* **YOUR INSTRUCTIONS**: Can you print, character for character, the lines of the listing starting at the line that contains "the district of Bollnäs, Gävleborg, Sweden" and ending at the line that contains "Agios Georgios Soleas, Cyprus, rotated 34°", with both of those lines included? Leave the pictures out of your answer.

* **DATASET ENTRIES**:
--------------------------------------------------
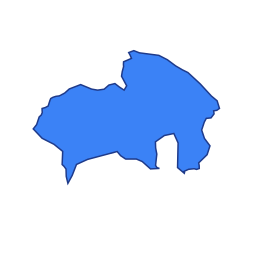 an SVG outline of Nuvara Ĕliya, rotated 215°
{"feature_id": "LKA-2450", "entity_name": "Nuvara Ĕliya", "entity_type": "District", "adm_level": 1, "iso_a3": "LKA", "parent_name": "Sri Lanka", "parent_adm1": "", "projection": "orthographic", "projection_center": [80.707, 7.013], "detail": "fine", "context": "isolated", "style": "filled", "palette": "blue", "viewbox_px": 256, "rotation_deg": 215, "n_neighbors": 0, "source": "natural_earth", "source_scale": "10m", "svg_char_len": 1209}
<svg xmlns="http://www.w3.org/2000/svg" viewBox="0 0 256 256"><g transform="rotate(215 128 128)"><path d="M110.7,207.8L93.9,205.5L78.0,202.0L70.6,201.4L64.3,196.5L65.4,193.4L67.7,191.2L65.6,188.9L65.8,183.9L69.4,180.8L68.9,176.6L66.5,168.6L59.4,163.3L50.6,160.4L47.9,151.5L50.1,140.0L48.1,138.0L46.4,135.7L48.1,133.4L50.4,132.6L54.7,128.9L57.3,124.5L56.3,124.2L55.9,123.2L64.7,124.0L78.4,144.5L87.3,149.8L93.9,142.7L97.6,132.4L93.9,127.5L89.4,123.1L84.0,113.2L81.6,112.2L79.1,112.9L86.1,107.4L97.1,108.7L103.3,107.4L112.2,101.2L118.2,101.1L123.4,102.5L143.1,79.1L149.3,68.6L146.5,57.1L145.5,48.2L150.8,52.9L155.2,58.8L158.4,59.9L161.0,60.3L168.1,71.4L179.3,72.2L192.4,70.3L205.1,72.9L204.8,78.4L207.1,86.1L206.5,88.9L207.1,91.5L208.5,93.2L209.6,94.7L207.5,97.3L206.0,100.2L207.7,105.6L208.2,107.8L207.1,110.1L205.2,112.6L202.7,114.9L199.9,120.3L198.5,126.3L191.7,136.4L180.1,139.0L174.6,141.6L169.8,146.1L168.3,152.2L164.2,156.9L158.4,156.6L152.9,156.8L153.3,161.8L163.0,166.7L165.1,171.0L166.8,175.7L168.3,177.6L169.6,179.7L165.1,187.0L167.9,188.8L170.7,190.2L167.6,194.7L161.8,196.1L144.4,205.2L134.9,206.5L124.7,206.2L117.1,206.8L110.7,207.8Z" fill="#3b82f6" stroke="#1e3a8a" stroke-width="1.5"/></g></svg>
--------------------------------------------------
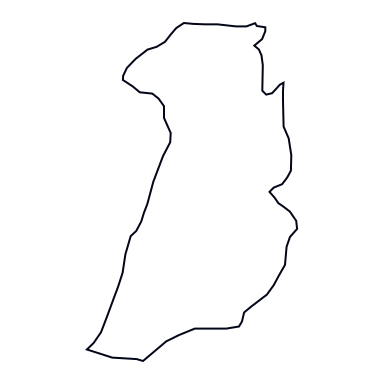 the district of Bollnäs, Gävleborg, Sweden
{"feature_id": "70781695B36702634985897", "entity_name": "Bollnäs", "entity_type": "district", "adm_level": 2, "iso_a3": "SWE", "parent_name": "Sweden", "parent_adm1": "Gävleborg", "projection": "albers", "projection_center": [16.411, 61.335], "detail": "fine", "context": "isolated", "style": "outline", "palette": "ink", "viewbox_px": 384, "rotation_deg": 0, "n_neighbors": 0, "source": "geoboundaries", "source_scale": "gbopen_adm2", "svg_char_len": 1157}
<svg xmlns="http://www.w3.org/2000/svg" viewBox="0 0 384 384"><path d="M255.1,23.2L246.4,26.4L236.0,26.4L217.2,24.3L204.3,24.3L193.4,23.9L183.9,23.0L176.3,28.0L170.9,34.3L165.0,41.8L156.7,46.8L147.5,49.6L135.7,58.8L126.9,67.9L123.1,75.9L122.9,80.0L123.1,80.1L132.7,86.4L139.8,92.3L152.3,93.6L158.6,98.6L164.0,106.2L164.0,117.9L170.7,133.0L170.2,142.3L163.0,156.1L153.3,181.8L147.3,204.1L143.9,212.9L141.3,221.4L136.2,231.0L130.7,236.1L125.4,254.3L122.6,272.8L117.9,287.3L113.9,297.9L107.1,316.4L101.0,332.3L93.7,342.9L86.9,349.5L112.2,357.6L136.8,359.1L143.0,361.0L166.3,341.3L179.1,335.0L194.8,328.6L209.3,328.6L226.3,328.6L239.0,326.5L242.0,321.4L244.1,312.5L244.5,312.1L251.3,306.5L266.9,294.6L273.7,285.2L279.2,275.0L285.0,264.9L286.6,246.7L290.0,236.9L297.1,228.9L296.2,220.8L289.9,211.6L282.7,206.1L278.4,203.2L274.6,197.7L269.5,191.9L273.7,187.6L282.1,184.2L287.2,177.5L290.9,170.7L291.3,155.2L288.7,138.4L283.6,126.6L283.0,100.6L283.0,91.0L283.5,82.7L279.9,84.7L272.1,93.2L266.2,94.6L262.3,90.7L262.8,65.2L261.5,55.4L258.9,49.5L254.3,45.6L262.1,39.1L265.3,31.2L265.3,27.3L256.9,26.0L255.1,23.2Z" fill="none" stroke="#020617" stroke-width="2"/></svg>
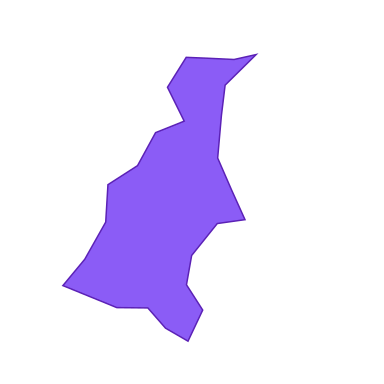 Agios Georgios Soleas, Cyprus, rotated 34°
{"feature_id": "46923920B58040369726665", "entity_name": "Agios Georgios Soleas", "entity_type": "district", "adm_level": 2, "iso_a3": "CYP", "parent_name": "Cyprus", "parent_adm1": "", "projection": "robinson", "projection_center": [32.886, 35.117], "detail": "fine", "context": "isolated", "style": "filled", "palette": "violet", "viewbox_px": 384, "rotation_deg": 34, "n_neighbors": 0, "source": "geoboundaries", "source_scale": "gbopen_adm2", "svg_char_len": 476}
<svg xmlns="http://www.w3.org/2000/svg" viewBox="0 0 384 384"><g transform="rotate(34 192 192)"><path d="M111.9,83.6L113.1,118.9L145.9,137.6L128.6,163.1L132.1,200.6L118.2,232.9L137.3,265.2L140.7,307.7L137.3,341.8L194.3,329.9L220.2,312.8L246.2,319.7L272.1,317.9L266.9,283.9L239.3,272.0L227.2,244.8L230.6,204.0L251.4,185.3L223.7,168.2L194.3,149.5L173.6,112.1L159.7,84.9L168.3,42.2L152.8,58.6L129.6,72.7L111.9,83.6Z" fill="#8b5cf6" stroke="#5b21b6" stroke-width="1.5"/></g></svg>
--------------------------------------------------
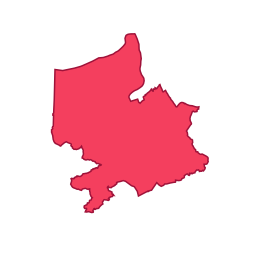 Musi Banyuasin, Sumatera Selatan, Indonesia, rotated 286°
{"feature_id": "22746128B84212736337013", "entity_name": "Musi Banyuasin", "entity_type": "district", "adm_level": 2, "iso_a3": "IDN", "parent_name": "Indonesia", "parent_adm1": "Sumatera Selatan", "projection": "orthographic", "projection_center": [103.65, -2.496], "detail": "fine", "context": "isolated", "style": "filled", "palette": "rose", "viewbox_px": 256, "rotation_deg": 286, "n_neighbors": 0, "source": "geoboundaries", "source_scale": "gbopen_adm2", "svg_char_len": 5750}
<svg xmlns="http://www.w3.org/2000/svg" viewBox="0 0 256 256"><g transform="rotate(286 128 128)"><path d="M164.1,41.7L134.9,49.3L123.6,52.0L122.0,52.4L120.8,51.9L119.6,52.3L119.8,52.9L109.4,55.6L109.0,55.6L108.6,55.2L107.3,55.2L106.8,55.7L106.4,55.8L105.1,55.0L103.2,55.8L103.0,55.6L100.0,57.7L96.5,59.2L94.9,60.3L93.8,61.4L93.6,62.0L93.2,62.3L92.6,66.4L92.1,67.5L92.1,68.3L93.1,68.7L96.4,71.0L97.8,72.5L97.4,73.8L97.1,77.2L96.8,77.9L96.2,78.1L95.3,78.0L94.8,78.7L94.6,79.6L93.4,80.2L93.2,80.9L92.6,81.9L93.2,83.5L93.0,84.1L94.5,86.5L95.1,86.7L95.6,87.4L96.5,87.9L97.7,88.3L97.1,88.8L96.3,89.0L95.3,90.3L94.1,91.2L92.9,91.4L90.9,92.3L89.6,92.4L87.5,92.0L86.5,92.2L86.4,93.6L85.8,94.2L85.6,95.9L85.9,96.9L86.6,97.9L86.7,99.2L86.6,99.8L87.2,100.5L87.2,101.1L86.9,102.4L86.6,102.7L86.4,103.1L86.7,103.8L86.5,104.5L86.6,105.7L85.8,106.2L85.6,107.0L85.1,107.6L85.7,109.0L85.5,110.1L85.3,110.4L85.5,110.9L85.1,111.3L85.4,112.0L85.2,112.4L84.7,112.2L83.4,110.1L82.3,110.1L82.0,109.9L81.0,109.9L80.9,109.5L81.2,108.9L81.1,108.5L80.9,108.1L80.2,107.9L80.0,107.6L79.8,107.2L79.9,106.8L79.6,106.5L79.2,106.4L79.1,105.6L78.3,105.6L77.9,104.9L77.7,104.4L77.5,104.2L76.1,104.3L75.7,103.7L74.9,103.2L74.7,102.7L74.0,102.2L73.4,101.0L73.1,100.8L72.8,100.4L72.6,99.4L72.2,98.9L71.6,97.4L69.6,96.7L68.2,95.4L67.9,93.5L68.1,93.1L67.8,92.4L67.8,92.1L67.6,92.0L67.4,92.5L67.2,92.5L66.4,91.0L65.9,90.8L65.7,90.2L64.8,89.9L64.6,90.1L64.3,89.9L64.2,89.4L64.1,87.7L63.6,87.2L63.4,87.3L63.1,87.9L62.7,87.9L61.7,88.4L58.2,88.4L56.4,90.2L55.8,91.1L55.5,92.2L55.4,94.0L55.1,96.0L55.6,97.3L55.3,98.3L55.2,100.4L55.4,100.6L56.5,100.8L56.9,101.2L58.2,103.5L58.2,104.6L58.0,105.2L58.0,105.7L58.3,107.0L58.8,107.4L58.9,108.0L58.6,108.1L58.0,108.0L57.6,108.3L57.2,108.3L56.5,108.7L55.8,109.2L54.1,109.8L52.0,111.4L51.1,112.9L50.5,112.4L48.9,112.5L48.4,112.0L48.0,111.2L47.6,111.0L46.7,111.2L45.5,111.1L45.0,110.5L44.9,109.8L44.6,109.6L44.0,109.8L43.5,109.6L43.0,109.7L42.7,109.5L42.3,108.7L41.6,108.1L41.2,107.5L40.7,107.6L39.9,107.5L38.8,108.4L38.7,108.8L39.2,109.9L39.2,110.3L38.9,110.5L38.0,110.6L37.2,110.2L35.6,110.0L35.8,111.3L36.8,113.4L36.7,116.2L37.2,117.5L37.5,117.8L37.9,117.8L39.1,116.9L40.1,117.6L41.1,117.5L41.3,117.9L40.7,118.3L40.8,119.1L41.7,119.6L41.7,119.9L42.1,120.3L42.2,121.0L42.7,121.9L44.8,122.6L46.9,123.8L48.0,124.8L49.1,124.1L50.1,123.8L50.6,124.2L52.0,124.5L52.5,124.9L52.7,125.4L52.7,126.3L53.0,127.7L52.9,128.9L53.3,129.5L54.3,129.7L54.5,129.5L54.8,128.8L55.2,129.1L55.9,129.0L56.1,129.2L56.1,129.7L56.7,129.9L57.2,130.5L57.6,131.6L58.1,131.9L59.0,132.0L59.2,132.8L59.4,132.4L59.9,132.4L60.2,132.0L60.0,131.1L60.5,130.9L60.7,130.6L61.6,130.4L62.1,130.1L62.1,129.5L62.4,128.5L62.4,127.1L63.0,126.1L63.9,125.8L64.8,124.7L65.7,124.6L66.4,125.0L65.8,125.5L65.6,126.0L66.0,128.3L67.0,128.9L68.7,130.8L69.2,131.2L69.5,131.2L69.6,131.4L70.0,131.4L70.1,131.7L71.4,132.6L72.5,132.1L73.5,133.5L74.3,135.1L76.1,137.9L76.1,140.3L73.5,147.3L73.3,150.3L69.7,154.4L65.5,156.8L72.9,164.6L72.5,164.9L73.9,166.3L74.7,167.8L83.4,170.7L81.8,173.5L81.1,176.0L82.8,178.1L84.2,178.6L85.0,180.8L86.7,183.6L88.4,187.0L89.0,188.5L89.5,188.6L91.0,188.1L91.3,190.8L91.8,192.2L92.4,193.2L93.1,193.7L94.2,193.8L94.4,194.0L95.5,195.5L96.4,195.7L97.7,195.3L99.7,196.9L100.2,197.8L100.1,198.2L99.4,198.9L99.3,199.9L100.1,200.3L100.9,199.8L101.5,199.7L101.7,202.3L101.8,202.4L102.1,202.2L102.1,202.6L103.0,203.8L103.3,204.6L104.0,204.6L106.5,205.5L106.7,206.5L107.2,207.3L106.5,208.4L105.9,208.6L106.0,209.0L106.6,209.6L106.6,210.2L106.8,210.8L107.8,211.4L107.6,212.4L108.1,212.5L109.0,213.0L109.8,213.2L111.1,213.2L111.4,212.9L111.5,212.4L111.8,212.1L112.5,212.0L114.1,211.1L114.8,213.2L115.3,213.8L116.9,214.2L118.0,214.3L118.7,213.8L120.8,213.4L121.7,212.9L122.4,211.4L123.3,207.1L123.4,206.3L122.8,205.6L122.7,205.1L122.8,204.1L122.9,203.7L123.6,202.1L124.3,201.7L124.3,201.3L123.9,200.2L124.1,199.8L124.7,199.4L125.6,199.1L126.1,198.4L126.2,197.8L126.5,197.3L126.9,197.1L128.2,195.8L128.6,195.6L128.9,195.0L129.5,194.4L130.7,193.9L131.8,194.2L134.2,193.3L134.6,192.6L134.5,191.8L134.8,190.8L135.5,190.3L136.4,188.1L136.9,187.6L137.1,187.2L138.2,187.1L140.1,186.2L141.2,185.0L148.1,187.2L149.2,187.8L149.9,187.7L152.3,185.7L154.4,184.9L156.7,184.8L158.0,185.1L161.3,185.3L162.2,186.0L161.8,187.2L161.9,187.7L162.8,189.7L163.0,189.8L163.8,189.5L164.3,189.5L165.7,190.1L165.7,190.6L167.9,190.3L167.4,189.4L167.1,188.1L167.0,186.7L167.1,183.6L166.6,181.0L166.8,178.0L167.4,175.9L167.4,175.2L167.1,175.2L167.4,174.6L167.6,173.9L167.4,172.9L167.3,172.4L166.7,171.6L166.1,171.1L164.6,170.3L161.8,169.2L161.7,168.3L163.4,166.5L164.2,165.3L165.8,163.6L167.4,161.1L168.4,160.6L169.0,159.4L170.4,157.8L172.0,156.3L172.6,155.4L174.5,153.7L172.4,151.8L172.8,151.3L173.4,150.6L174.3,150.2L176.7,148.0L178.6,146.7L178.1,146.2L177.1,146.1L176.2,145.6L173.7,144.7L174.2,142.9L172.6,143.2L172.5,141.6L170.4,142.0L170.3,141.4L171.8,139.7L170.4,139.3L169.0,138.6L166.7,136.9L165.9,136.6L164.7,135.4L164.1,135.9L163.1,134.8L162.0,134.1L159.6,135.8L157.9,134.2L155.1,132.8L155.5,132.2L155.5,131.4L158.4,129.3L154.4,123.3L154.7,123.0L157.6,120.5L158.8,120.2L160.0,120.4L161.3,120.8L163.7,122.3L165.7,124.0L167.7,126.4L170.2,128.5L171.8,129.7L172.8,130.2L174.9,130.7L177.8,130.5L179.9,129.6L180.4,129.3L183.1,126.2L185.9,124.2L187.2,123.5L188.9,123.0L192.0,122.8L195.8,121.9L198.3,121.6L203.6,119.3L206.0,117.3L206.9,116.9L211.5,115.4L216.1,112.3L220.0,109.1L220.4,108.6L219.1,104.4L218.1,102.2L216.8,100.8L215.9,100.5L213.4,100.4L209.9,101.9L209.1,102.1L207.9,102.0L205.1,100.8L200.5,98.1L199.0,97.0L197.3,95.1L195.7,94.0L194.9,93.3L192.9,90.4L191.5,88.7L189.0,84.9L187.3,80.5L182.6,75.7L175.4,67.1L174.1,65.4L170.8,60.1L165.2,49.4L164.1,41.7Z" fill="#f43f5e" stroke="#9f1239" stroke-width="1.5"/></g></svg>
--------------------------------------------------
* **ANSWER TO THIS TASK**:
 the district of Bollnäs, Gävleborg, Sweden
{"feature_id": "70781695B36702634985897", "entity_name": "Bollnäs", "entity_type": "district", "adm_level": 2, "iso_a3": "SWE", "parent_name": "Sweden", "parent_adm1": "Gävleborg", "projection": "albers", "projection_center": [16.411, 61.335], "detail": "fine", "context": "isolated", "style": "outline", "palette": "ink", "viewbox_px": 384, "rotation_deg": 0, "n_neighbors": 0, "source": "geoboundaries", "source_scale": "gbopen_adm2", "svg_char_len": 1157}
<svg xmlns="http://www.w3.org/2000/svg" viewBox="0 0 384 384"><path d="M255.1,23.2L246.4,26.4L236.0,26.4L217.2,24.3L204.3,24.3L193.4,23.9L183.9,23.0L176.3,28.0L170.9,34.3L165.0,41.8L156.7,46.8L147.5,49.6L135.7,58.8L126.9,67.9L123.1,75.9L122.9,80.0L123.1,80.1L132.7,86.4L139.8,92.3L152.3,93.6L158.6,98.6L164.0,106.2L164.0,117.9L170.7,133.0L170.2,142.3L163.0,156.1L153.3,181.8L147.3,204.1L143.9,212.9L141.3,221.4L136.2,231.0L130.7,236.1L125.4,254.3L122.6,272.8L117.9,287.3L113.9,297.9L107.1,316.4L101.0,332.3L93.7,342.9L86.9,349.5L112.2,357.6L136.8,359.1L143.0,361.0L166.3,341.3L179.1,335.0L194.8,328.6L209.3,328.6L226.3,328.6L239.0,326.5L242.0,321.4L244.1,312.5L244.5,312.1L251.3,306.5L266.9,294.6L273.7,285.2L279.2,275.0L285.0,264.9L286.6,246.7L290.0,236.9L297.1,228.9L296.2,220.8L289.9,211.6L282.7,206.1L278.4,203.2L274.6,197.7L269.5,191.9L273.7,187.6L282.1,184.2L287.2,177.5L290.9,170.7L291.3,155.2L288.7,138.4L283.6,126.6L283.0,100.6L283.0,91.0L283.5,82.7L279.9,84.7L272.1,93.2L266.2,94.6L262.3,90.7L262.8,65.2L261.5,55.4L258.9,49.5L254.3,45.6L262.1,39.1L265.3,31.2L265.3,27.3L256.9,26.0L255.1,23.2Z" fill="none" stroke="#020617" stroke-width="2"/></svg>
 Agios Georgios Soleas, Cyprus, rotated 34°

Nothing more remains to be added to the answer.